[Collected data]
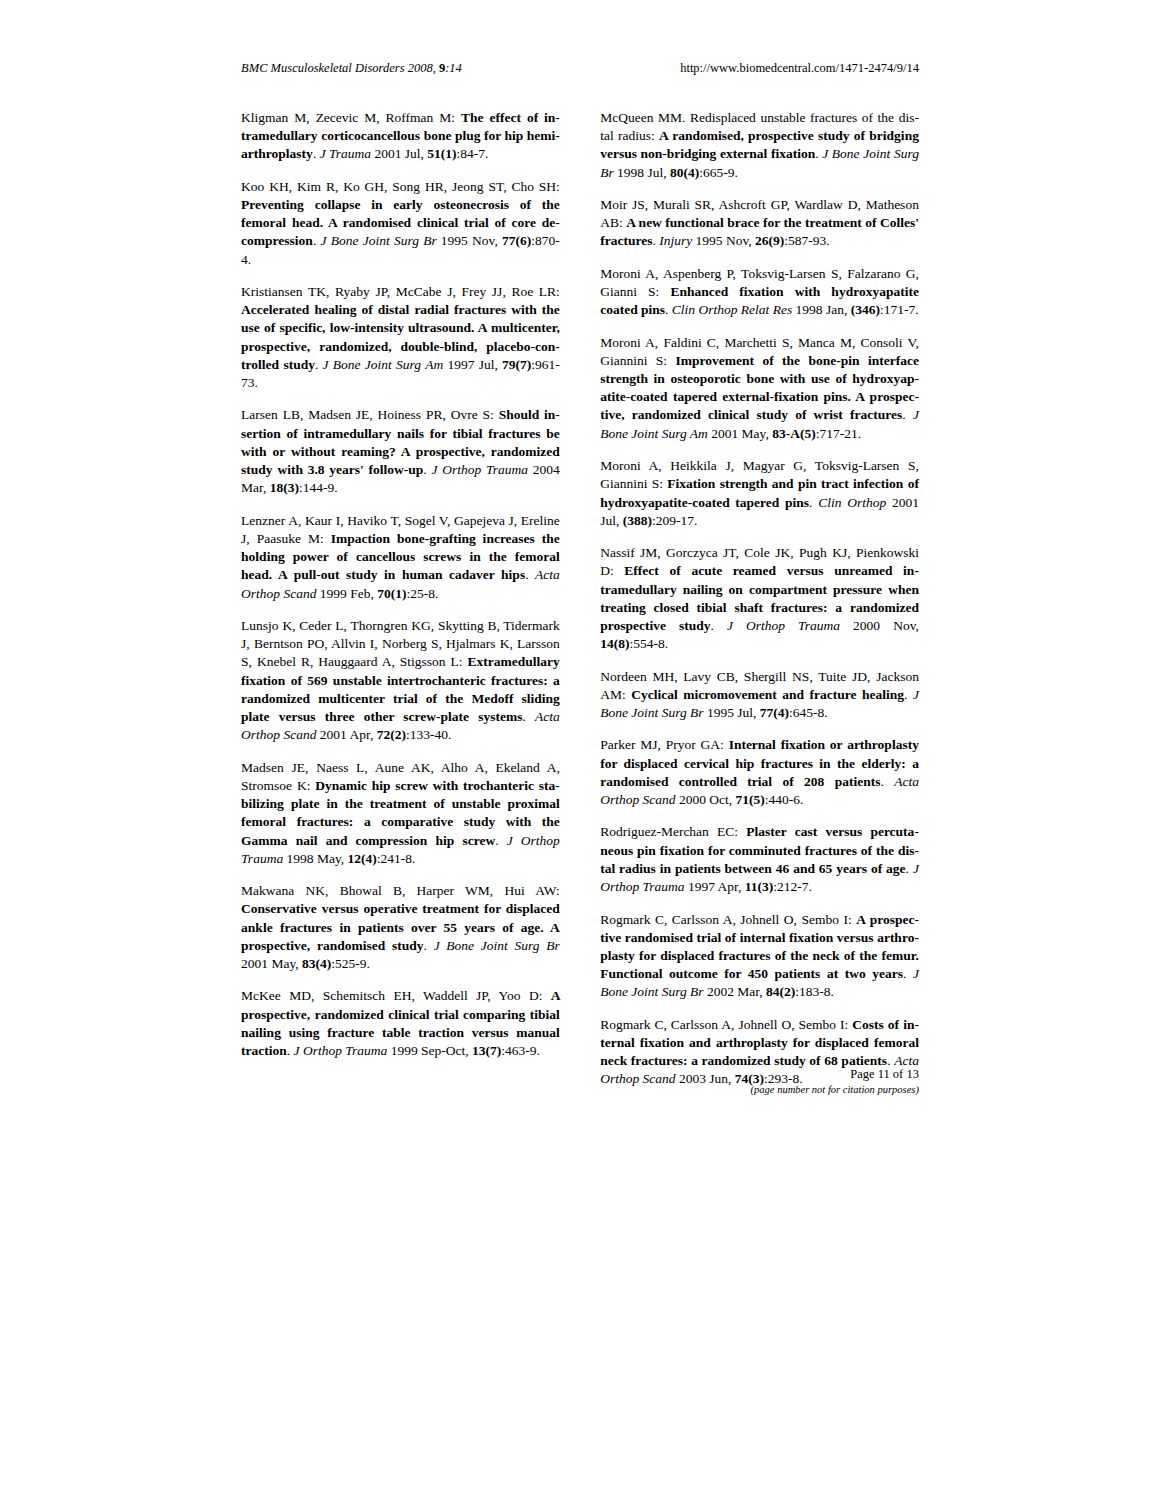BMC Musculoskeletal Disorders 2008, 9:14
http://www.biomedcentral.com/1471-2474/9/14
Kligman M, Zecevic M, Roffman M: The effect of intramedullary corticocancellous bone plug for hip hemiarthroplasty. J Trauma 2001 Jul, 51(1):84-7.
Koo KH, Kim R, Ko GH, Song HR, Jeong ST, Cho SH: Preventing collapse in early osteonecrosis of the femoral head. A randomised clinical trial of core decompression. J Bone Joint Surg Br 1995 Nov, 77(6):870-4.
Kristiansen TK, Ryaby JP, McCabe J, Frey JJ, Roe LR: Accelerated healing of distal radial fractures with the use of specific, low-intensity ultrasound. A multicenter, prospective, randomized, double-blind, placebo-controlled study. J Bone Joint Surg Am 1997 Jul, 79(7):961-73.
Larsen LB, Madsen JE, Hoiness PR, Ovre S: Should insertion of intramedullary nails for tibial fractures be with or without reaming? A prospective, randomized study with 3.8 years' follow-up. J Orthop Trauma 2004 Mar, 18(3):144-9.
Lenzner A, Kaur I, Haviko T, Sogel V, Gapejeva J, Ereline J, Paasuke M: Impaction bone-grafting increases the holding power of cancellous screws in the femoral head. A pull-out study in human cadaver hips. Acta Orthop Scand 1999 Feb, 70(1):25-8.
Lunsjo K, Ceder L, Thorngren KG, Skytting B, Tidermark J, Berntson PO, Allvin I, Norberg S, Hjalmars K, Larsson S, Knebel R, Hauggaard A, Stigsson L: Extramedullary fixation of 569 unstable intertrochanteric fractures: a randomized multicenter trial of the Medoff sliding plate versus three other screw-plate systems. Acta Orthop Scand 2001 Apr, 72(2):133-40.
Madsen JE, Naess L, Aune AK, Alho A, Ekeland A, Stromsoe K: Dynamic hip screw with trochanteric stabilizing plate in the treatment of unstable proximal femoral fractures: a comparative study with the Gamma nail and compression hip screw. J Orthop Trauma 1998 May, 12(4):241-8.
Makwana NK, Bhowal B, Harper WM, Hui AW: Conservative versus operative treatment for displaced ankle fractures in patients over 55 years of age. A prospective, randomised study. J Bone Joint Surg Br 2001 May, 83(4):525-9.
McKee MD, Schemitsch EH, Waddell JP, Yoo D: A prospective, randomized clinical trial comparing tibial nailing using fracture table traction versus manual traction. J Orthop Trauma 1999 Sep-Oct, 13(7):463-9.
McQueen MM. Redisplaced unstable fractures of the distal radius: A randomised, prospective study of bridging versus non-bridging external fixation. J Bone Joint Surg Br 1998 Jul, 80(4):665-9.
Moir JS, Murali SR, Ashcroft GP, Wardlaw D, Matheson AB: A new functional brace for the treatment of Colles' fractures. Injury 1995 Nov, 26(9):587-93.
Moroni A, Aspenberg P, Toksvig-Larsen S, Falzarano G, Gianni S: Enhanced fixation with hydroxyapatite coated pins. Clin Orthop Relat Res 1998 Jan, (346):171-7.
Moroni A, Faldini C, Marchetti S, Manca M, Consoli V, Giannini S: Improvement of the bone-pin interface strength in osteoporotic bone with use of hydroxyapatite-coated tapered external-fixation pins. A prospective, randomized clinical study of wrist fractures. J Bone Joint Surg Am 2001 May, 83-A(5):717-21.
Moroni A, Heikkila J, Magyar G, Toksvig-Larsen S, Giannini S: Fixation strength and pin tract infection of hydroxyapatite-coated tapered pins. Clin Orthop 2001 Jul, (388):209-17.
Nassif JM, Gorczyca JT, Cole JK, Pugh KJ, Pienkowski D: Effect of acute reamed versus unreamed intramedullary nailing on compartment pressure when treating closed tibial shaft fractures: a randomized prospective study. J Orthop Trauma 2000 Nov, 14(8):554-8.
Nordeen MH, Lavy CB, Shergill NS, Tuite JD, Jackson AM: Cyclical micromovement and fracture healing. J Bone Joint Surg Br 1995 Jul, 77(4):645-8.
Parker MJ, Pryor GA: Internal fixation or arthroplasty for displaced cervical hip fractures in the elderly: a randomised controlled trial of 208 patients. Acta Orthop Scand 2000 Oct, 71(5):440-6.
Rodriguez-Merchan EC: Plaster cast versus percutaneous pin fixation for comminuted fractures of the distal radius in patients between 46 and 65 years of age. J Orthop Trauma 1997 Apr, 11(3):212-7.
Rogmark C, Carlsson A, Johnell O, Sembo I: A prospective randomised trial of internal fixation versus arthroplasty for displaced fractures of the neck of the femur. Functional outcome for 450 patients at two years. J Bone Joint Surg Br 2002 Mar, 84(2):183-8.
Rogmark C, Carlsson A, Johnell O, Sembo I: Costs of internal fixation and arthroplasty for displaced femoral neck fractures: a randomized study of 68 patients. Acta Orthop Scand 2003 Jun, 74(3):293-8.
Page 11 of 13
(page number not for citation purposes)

Task details: Leave the pictures out and return each entry exactly.

Your response:
BMC Musculoskeletal Disorders 2008, 9:14
http://www.biomedcentral.com/1471-2474/9/14
Kligman M, Zecevic M, Roffman M: The effect of intramedullary corticocancellous bone plug for hip hemiarthroplasty. J Trauma 2001 Jul, 51(1):84-7.
Koo KH, Kim R, Ko GH, Song HR, Jeong ST, Cho SH: Preventing collapse in early osteonecrosis of the femoral head. A randomised clinical trial of core decompression. J Bone Joint Surg Br 1995 Nov, 77(6):870-4.
Kristiansen TK, Ryaby JP, McCabe J, Frey JJ, Roe LR: Accelerated healing of distal radial fractures with the use of specific, low-intensity ultrasound. A multicenter, prospective, randomized, double-blind, placebo-controlled study. J Bone Joint Surg Am 1997 Jul, 79(7):961-73.
Larsen LB, Madsen JE, Hoiness PR, Ovre S: Should insertion of intramedullary nails for tibial fractures be with or without reaming? A prospective, randomized study with 3.8 years' follow-up. J Orthop Trauma 2004 Mar, 18(3):144-9.
Lenzner A, Kaur I, Haviko T, Sogel V, Gapejeva J, Ereline J, Paasuke M: Impaction bone-grafting increases the holding power of cancellous screws in the femoral head. A pull-out study in human cadaver hips. Acta Orthop Scand 1999 Feb, 70(1):25-8.
Lunsjo K, Ceder L, Thorngren KG, Skytting B, Tidermark J, Berntson PO, Allvin I, Norberg S, Hjalmars K, Larsson S, Knebel R, Hauggaard A, Stigsson L: Extramedullary fixation of 569 unstable intertrochanteric fractures: a randomized multicenter trial of the Medoff sliding plate versus three other screw-plate systems. Acta Orthop Scand 2001 Apr, 72(2):133-40.
Madsen JE, Naess L, Aune AK, Alho A, Ekeland A, Stromsoe K: Dynamic hip screw with trochanteric stabilizing plate in the treatment of unstable proximal femoral fractures: a comparative study with the Gamma nail and compression hip screw. J Orthop Trauma 1998 May, 12(4):241-8.
Makwana NK, Bhowal B, Harper WM, Hui AW: Conservative versus operative treatment for displaced ankle fractures in patients over 55 years of age. A prospective, randomised study. J Bone Joint Surg Br 2001 May, 83(4):525-9.
McKee MD, Schemitsch EH, Waddell JP, Yoo D: A prospective, randomized clinical trial comparing tibial nailing using fracture table traction versus manual traction. J Orthop Trauma 1999 Sep-Oct, 13(7):463-9.
McQueen MM. Redisplaced unstable fractures of the distal radius: A randomised, prospective study of bridging versus non-bridging external fixation. J Bone Joint Surg Br 1998 Jul, 80(4):665-9.
Moir JS, Murali SR, Ashcroft GP, Wardlaw D, Matheson AB: A new functional brace for the treatment of Colles' fractures. Injury 1995 Nov, 26(9):587-93.
Moroni A, Aspenberg P, Toksvig-Larsen S, Falzarano G, Gianni S: Enhanced fixation with hydroxyapatite coated pins. Clin Orthop Relat Res 1998 Jan, (346):171-7.
Moroni A, Faldini C, Marchetti S, Manca M, Consoli V, Giannini S: Improvement of the bone-pin interface strength in osteoporotic bone with use of hydroxyapatite-coated tapered external-fixation pins. A prospective, randomized clinical study of wrist fractures. J Bone Joint Surg Am 2001 May, 83-A(5):717-21.
Moroni A, Heikkila J, Magyar G, Toksvig-Larsen S, Giannini S: Fixation strength and pin tract infection of hydroxyapatite-coated tapered pins. Clin Orthop 2001 Jul, (388):209-17.
Nassif JM, Gorczyca JT, Cole JK, Pugh KJ, Pienkowski D: Effect of acute reamed versus unreamed intramedullary nailing on compartment pressure when treating closed tibial shaft fractures: a randomized prospective study. J Orthop Trauma 2000 Nov, 14(8):554-8.
Nordeen MH, Lavy CB, Shergill NS, Tuite JD, Jackson AM: Cyclical micromovement and fracture healing. J Bone Joint Surg Br 1995 Jul, 77(4):645-8.
Parker MJ, Pryor GA: Internal fixation or arthroplasty for displaced cervical hip fractures in the elderly: a randomised controlled trial of 208 patients. Acta Orthop Scand 2000 Oct, 71(5):440-6.
Rodriguez-Merchan EC: Plaster cast versus percutaneous pin fixation for comminuted fractures of the distal radius in patients between 46 and 65 years of age. J Orthop Trauma 1997 Apr, 11(3):212-7.
Rogmark C, Carlsson A, Johnell O, Sembo I: A prospective randomised trial of internal fixation versus arthroplasty for displaced fractures of the neck of the femur. Functional outcome for 450 patients at two years. J Bone Joint Surg Br 2002 Mar, 84(2):183-8.
Rogmark C, Carlsson A, Johnell O, Sembo I: Costs of internal fixation and arthroplasty for displaced femoral neck fractures: a randomized study of 68 patients. Acta Orthop Scand 2003 Jun, 74(3):293-8.
Page 11 of 13
(page number not for citation purposes)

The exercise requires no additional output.